I grew up wanting to please everyone.
I wanted to be that happy-go-lucky girl who looked like she had it all together.
I wanted to be that girl with such a positive outlook in life, it inspired others to see the world differently.
I ended up being exactly the person I wanted to be.
I was mostly a big ball of happiness, with energy that exuded through my fingertips. I was outgoing, loved to make people smile and looked out for everyone else’s happiness.
I never wanted to see anyone sad; I wanted to help everyone feel beautiful.
I wanted to help them see what great milestones they were able to achieve on their own.
I wanted them to notice what great amenities they could offer this world. I wanted to help them find immense and absolute happiness in even the smallest things.
I found it easy as both a child and teenager to view life positively, and I learned at a young age to find the sun on even the darkest days.
If there wasn’t a light at the end of the tunnel, I would surely find a way to create one.
As I grew older, I started to realize life wasn’t all rainbows. It not only rains sometimes, it pours. I found myself searching intently for my younger self: the girl who once radiated happiness.
I lost friends. I failed myself at times. I disappointed my parents. I fell in love and got my heart shattered to pieces.
Yet, through all this agony, I continued fighting the depression that insisted on opening the door into my life.
# # # # #
- **Aim 1**
In the essay about wanting to please everyone, what did the narrator learn to do at a young age?
- **Aim 2**
Write the next part of the essay about wanting to please everyone, picking up right after its final sentence.
The data that comes next is separate from the essay and unrelated to it.

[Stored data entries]
# # # # #
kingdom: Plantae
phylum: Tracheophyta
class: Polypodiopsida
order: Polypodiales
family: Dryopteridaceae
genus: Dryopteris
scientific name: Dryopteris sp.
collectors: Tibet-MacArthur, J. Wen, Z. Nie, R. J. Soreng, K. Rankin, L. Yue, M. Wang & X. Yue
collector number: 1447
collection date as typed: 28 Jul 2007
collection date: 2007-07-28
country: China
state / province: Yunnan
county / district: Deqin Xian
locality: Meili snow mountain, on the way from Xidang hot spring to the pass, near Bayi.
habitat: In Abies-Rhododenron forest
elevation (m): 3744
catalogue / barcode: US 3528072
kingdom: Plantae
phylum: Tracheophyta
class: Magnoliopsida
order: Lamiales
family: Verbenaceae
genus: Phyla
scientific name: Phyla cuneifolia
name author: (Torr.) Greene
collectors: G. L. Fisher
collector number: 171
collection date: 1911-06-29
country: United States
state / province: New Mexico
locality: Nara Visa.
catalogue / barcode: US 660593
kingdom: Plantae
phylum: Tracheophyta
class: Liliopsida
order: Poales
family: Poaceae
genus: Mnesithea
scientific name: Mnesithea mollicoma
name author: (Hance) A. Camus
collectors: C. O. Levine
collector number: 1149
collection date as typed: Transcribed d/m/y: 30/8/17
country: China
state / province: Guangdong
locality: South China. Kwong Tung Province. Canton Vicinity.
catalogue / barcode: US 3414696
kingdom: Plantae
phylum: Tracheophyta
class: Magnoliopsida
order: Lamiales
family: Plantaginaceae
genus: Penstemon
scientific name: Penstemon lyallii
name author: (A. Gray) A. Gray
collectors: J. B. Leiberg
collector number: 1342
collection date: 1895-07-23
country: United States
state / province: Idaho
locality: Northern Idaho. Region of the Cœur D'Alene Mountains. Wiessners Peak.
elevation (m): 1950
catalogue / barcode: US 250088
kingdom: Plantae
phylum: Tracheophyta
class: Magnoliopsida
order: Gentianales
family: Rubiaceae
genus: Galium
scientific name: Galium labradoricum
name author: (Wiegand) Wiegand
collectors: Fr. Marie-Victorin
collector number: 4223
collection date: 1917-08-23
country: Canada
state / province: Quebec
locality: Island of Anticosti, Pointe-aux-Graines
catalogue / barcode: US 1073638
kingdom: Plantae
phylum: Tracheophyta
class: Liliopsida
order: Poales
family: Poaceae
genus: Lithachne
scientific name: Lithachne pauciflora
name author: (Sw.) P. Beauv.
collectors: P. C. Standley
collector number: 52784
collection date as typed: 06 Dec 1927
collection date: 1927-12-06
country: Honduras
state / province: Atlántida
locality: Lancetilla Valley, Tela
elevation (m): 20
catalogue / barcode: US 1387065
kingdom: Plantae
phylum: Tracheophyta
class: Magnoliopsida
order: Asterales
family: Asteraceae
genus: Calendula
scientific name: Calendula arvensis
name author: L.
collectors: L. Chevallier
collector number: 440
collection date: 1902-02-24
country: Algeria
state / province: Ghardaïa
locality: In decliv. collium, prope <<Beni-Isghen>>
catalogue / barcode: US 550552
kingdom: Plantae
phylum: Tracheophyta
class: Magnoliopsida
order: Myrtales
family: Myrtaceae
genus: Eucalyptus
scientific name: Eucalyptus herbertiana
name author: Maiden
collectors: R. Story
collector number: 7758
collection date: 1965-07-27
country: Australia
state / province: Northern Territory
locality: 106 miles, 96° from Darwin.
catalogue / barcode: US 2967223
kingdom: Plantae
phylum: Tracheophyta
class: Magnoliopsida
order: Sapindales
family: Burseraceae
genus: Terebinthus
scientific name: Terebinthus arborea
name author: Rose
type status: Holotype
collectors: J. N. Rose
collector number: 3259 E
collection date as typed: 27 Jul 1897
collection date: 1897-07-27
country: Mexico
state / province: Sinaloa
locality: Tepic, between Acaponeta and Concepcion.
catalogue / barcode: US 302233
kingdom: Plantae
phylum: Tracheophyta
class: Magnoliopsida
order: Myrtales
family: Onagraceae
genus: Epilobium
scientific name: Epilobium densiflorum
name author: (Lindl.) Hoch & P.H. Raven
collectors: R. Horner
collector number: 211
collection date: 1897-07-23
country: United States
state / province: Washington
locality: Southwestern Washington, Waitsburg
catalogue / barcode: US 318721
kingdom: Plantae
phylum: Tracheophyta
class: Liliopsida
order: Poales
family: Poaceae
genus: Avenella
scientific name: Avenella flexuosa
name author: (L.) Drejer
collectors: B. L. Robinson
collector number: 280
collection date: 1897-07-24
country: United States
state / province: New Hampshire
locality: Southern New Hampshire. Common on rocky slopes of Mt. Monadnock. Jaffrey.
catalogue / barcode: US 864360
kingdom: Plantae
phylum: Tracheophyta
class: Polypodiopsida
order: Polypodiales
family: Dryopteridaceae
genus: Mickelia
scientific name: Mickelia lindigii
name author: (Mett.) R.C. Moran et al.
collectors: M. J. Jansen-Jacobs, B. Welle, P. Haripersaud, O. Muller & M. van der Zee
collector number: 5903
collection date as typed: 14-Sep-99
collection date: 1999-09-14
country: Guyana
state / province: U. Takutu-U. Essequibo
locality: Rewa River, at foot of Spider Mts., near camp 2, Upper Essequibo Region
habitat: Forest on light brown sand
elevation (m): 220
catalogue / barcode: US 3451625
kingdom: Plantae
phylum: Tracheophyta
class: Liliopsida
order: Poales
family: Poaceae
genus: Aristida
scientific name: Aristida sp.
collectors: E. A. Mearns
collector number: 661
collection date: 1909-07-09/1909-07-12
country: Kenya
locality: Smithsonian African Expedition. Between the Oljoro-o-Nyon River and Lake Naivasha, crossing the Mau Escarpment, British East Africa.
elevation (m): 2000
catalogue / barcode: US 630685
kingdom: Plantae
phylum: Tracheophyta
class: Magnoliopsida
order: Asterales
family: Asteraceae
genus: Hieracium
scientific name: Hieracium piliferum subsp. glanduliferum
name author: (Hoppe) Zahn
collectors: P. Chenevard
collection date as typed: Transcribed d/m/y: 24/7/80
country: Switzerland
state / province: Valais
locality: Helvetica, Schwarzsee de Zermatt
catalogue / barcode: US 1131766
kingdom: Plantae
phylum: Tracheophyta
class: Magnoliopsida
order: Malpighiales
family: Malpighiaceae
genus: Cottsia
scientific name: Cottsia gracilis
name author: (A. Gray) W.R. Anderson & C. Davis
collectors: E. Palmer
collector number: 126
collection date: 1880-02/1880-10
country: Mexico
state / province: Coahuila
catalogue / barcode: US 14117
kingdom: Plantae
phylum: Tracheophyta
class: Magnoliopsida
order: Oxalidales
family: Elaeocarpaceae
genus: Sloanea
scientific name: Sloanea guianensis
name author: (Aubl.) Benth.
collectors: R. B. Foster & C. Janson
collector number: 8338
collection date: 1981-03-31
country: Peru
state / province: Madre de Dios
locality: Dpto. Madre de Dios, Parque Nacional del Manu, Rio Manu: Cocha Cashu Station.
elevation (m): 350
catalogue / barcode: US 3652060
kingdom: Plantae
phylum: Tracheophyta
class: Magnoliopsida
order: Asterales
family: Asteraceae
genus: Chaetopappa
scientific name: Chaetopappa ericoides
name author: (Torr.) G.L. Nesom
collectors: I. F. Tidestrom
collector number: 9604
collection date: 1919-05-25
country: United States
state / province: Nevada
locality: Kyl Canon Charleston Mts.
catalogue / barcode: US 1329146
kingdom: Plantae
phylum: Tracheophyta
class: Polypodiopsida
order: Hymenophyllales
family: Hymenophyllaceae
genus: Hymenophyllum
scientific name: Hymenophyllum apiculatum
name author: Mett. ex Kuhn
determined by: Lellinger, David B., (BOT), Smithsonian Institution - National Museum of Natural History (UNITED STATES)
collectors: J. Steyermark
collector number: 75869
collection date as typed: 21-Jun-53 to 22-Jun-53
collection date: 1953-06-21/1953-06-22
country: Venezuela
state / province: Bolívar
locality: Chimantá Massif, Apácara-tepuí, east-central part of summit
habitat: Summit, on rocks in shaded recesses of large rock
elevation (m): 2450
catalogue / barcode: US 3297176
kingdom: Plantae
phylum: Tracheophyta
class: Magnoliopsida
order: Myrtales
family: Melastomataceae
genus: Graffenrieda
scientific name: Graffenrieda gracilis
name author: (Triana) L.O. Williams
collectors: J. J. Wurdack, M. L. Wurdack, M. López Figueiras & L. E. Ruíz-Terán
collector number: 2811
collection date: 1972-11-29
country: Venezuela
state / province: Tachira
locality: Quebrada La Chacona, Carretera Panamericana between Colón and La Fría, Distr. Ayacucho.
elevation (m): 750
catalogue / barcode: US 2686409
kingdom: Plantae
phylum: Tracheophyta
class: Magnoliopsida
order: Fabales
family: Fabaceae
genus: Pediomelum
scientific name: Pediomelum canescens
# # # # #
- **Expected answer 1**
To find the sun on even the darkest days.

- **Expected answer 2**
The happiness I once embodied was gone. I faked a smile and forced my feelings to the side, ignoring any sense of sadness, grief or pain my heart was bruising with.
I didn’t want to show I was hurting because I wanted to be invincible.
When I was presented with something that ripped or tore my heart to pieces, I wouldn’t let my exterior show it. I was broken inside from years of hurt, but would never let another soul see.
I saw people who sank deeper and deeper into pits of sadness, and thought if I let myself grieve, I would lose any sense of true happiness I once had.
I couldn’t have been more wrong.
I continued avoiding any true feeling my mind encountered. I just pretended it wasn’t there. I pushed and shoved these emotions, until I finally couldn’t anymore.
The walls I had built for years came crashing down in what seemed like an instant. It seemed as if all the demons I had been fighting for years had finally caught up with me.
There were days I felt emotionless, and days I felt an incredible force of melancholy for no reason.
I suddenly decided finding happiness was a chore. I searched high and low, but sometimes, it wasn’t enough.
I finally became exhausted with wanting to control my every emotion. That’s when I ultimately found pure acceptance within myself.
It took me years of battling my own emotions to finally let my guard down. In order to find peace with my mind, I had to be true to my heart.
I thought being sad made me weak and crying was a sign of failure. I didn’t know how to cope with grief.
I never truly overcame painful obstacles I had encountered in the past because I never gave them the attention they needed in order to move on and find closure.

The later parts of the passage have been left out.